Data mining - what is it good for? Without or clue or lead of some kind, absolutely nothing. That's pretty much what datamining experts told Washington Post reporter Guy Gugliotta.
Details of the NSA's activities remain unclear, but data mining experts say they are puzzled about how the information might be used. . ... To discern suspicious call patterns from lists of dialed numbers, they will have to dig past the raw data into callers' identities, and, in the vast majority of cases, will find they have simply tapped into networks of law-abiding people involved in daily routines.
. . . "When they look at a map of phone numbers, they have no idea what's going on," said Valdis Krebs, an expert in deriving "social networks" from databases. "It might not be a bad person you find; it may be that the soccer team and the softball team are calling the same pizza parlor."
NSA Director Michael Hayden's testimony suggests NSA is searching for phone records of known suspects, but you don't need datamining for that. "[IBM distinguished engineer Jeff] Jonas and others noted that tracking suspects' telephone records was a staple of good police work long before electronic search engines made it feasible to scan trillions of calls," the Post writes.
That process - good old police work still works best, expert said. Going the other way - mining data for proof of suspicious activity and following it down to a suspect - is far more difficult, perhaps impossible.
"I'm sure the NSA is excellent at finding patterns and motifs in the data, but what do they mean?" Krebs asked. "Unless you start getting more information on the patterns, you're not going to be able to interpret them at all. Patterns alone won't tell you whether someone's good or evil."
Still, there are some intriguing possibilities.

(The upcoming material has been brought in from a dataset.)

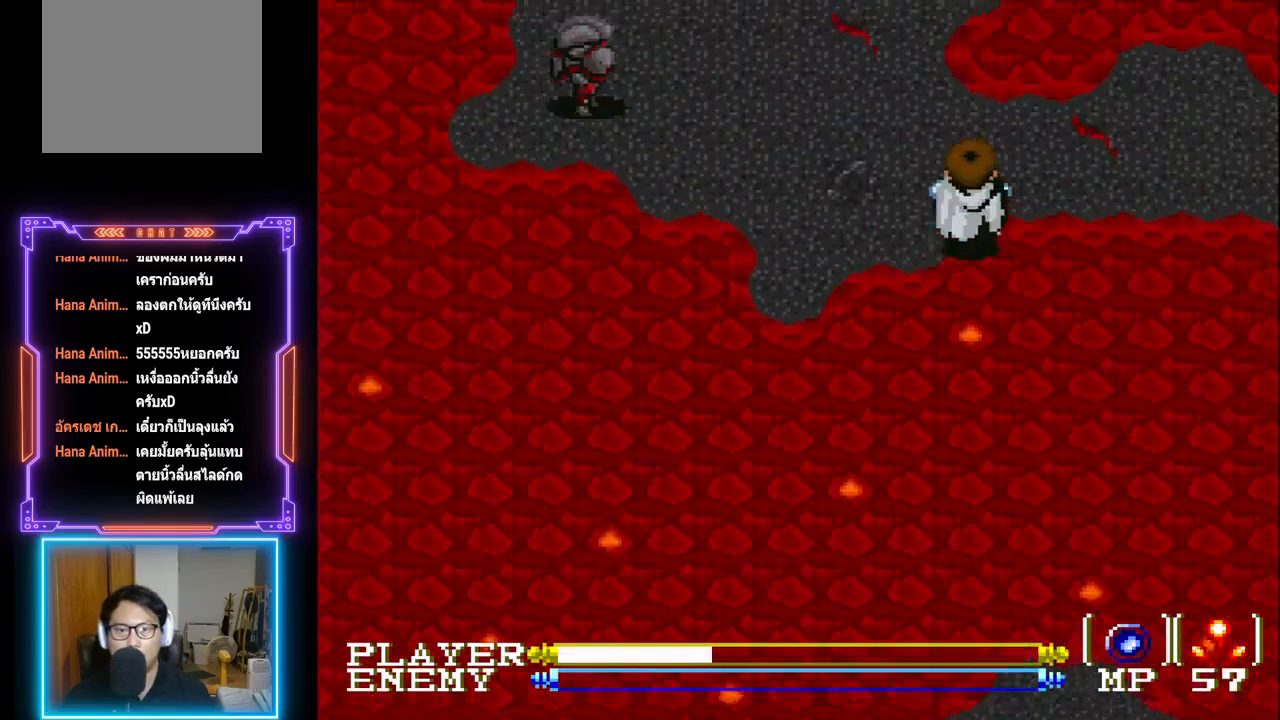
{"buttons": [], "left_stick": "center", "events": [[17, "CIRCLE", "up"], [283, "DPAD_UP", "up"]]}
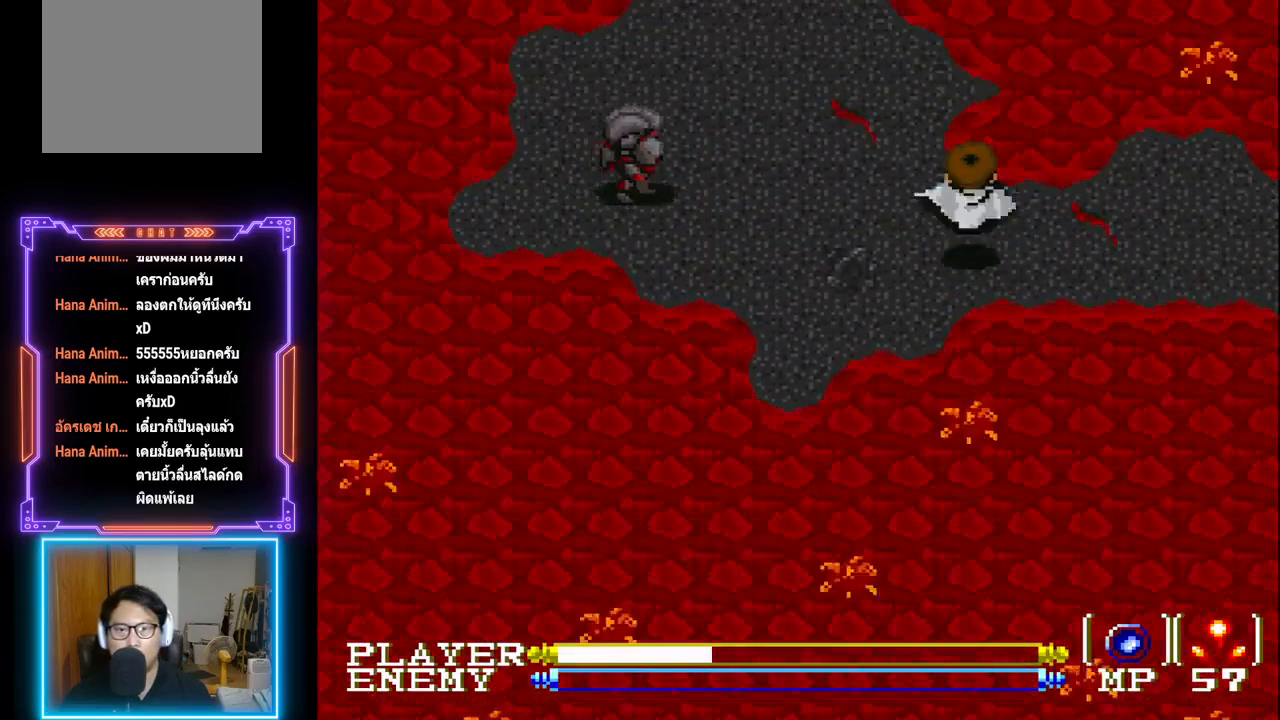
{"buttons": ["DPAD_UP"], "left_stick": "center", "events": [[167, "DPAD_LEFT", "down"], [350, "DPAD_LEFT", "up"], [350, "DPAD_UP", "down"]]}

"Suppose you looked at calls between two geographical points, and you could see what kind of pattern ordinary people had," said Olvi L. Mangasarian, co-director of the University of Wisconsin's Data Mining Institute. "Then you compare it to another pattern of calls that you know" are suspicious and try to develop a "classifier" -- a software tool -- to distinguish between them, he said. "It would be difficult -- but it would be doable."
Ultimately, the people doing the mining would have to "expert, even visionary," the Post writes to be able to get signal out of the noise.
"Even if one out of 10 searches is a hit, the technique is useful," one expert said. "But one out of 1,000 or one in 1 million?" In these cases, experts suggest, maybe the technician would be more cost-effective by searching something besides phone logs.